It’s not everyday that you see a six-month-old zipping across the floor on a motorized skateboard. Unless you are at the University of Oklahoma, that is.
There, a team of biomedical engineers and physical therapists have developed a motorized device to help infants at risk for cerebral palsy develop motor and cognitive skills. After a promising pilot study, the group began a larger trial of 45 infants this year. They use a robot equipped with power steering, a sophisticated machine-learning algorithm, and an endearing little cap studded with dozens of electrodes that track brain activity.
Cerebral palsy encompasses a number of early neurological disorders that affect movement and muscle coordination. The disorder can be caused by one of numerous insults early in life, including brain damage during birth, infection, and trauma. The condition is usually not diagnosed until the child reaches his or her first birthday, yet medical professionals agree that early intervention will often improve a child’s capabilities.
Early in her career at the University of Illinois in Chicago, Thubi Kolobe, a physical therapist and researcher, developed a movement test to predict which premature infants are most likely to develop CP or other developmental disorders. With the ability to identify those infants, she set out to intervene during a critical window of development (between 2 and 8 months of age), when a child begins kicking, moving and eventually crawling. The ability to move is not only important for the formation of motor skills, but also for brain development. As infants explore the world around them, they create new brain connections and develop cognitive skills such as spatial cognition, problem solving, and depth perception.
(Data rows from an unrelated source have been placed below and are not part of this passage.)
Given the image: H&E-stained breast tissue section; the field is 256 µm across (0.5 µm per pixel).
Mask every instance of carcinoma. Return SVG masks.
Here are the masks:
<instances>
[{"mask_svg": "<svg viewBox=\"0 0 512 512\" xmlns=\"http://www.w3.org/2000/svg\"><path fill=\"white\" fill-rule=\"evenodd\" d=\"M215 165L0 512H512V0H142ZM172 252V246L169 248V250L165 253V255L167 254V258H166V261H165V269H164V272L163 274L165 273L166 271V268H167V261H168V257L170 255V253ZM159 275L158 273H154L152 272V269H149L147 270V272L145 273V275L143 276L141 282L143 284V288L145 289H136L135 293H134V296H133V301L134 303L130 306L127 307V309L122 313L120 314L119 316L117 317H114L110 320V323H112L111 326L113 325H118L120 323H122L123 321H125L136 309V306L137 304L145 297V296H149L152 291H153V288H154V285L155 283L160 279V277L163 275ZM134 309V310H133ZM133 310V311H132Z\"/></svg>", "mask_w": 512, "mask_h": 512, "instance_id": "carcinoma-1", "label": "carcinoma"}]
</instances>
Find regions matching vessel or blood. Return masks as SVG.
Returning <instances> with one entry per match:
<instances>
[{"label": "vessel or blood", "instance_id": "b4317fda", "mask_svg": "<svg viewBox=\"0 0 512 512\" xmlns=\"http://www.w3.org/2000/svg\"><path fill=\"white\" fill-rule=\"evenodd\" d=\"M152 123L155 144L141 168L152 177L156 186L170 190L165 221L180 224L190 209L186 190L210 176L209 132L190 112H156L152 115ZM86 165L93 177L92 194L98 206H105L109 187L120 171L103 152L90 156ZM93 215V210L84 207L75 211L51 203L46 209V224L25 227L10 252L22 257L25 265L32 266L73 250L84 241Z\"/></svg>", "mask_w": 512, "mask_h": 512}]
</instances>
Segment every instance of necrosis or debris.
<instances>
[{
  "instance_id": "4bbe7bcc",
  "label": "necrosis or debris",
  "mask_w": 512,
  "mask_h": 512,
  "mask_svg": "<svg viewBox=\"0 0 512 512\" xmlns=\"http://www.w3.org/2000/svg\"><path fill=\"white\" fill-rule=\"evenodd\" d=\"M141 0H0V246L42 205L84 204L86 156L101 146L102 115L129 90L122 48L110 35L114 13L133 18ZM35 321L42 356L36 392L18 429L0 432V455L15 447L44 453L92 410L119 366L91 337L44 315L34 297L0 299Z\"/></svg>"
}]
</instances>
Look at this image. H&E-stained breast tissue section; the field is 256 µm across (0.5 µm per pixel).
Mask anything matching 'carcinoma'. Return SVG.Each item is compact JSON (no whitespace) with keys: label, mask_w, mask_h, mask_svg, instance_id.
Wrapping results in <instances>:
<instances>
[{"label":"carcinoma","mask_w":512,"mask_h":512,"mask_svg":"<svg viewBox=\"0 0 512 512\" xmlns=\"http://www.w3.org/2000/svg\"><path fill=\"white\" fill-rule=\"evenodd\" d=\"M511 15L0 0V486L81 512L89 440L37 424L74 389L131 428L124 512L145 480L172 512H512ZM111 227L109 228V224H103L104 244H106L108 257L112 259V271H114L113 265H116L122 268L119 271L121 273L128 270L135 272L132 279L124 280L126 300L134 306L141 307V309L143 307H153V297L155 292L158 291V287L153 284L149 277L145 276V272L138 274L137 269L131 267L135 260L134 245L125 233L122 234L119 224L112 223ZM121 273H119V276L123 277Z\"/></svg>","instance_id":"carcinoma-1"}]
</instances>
But if an infant tries to move and doesn’t get the desired effect—as occurs with many children with CP who do not crawl until age 2, if at all—the brain eventually prunes away those motor and spatial connections. And crawling tends to be a reward-based learning process: Without success, a child will eventually stop trying.
In 2003, Kolobe joined the faculty at OU and soon began collaborating with OU engineering professors Andrew Fagg, David Miller and Lei Ding to construct a device to help at-risk infants explore their environment and receive positive feedback that promotes brain development and encourages new motor skills. “As soon as you start to crawl, the world seems like a much bigger place,” says Fagg. “We hope, with the crawling, we’ll set them up to build other capabilities that will be really important later on in life.”
Now in its third iteration, the Self-Initiated Prone Progression Crawler or SIPPC (pronounced “sip-see”), is building on earlier elements: a soft pad that rolls along on three wheels and a sensor-studded outfit into which the infant is strapped. Fifty times per second, the 12 movement sensors would send measurements to a computer, depicting the child’s movement in 3-D on a nearby monitor. Additionally, cameras mounted on the SIPPC captured what each of the infant’s limbs was doing at a given time.
Perhaps more importantly, the movement sensor data was digested by a machine-learning algorithm that determined what the baby is trying to do, then directed the robot to give him or her an extra boost in the appropriate direction, rewarding the infant’s attempts. So if a baby girl tried to push off with her back feet, but without enough force to actually move, the robot would helpfully zip her a few inches ahead. If she moved an arm as if to push to the side, the robot could almost simultaneously turn her in that direction. Pilot tests with earlier versions of the device demonstrated that infants steadily engaged the robot to explore areas, and that those who wore the sensor-laden suit had more foot movement than infants who did not.
Funded by the National Science Foundation, the team has now begun the aforementioned study of 45 infants between the ages of 4 and 8 months. This time, SIPPC includes a cap dotted with dozens of small electrodes for detecting real-time EEG brain activity as the infants navigate. Right now, that brain data is being collected to see if there is a measurable change in brain activity over time as a result of using the device. Someday, however, it might even be used to create a brain-machine interface in which brainwaves alone predict an infant’s intention to move. “But that would be a long way off,” admits Fagg. “EEG is a very challenging domain, with very noisy data, and having an infant in motion dramatically increases the amount of noise.”
The study has another 6 to 9 months to go, and it will take time to get through the “overwhelming” amount of data produced by the experiment, says Fagg. Each session produces about 10 gigabytes of data, and the team just passed 1,000 sessions. “It’s wearing everybody down,” he says.
But there is light on the horizon. So far, the results seem to align with the pilot results, and parents are so encouraged by their children’s progress that they routinely ask to buy the device for home use. But the technology is not quite ready for that yet, says Fagg. “One needs to do a much larger-scale study with researchers at several universities,” he notes. “In the long run, we’d like to be there, but we need to do the science first.”